One of my resolutions for 2017 was to do more strength training.  Another was to post a blog every day.  Today I booked to do two classes I'd never tried before: 'Pound' and 'Body attack'.  The first involves drumming, the second high intensity interval training.

There's still time to cancel.

But at least I've written my post.

Monday, January 02, 2017

Eighth Night

In a particular street, in a particular town,

they have gone all-out for Christmas.



Loitering polar bears sniff tarmac floes


a cascade of lights pour between plastic windows


while swans glide along imprinted concrete


and a tipsy Rudolph joins his prancing brethren


high on glowing toadstools and enchanted trees.


Above it all the moon and its sixpence is crisp and clear.

A consolation for twelfth night.






Sunday, January 01, 2017

A Little Victoriana.(or What I'm Doing 42)

Ah, the first of January.  Time to turn over a new leaf and maybe rescue this blog, which has been neglected.  But just a line in and I am spotted at my desk.
'Mum's blogging again,' sighs Hodmandod Minor (temporarily home from his normal residence at the side of the Manchester Ship Canal).
'I thought we'd all agreed that this was bad for you,' says Hodmandod Senior, still alive, still thriving.
'No,' I tell them.  'Not blogging.  Blogging is good.'

Anyway.  Time to catch up with what I'm doing.

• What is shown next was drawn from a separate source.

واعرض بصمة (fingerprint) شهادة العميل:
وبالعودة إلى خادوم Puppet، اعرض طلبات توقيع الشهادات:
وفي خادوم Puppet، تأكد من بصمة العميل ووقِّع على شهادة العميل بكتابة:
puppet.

Reading Fallow by Daniel Shand.  This was given me to review by Sandstone Press.  This absorbing read has, unfortunately, been interrupted by Christmas but so far has had a series of convincing twists and features what I am suspecting to be a deceptive narrator.

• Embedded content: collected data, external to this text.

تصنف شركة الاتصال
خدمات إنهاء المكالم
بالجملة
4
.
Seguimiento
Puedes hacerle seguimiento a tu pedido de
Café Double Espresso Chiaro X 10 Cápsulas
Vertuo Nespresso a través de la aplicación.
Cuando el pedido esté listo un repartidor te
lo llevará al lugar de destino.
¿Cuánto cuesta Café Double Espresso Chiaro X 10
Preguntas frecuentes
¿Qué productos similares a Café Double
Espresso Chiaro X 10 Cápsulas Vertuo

Listening to Sarah Perry's The Essex Serpent - the story of a Victorian monster.  I am just a couple of chapters in but so far it is reminding me of one of my favourite TV series, 'Ripper Street'.  Both of them re-interpret 'the Victorian' with a voice that  manages to be new and original and yet convincingly authentic too

.

Watching, very soon, Sherlock on the BBC.  More of the Victorian...with the rest of the population of the country, I suspect.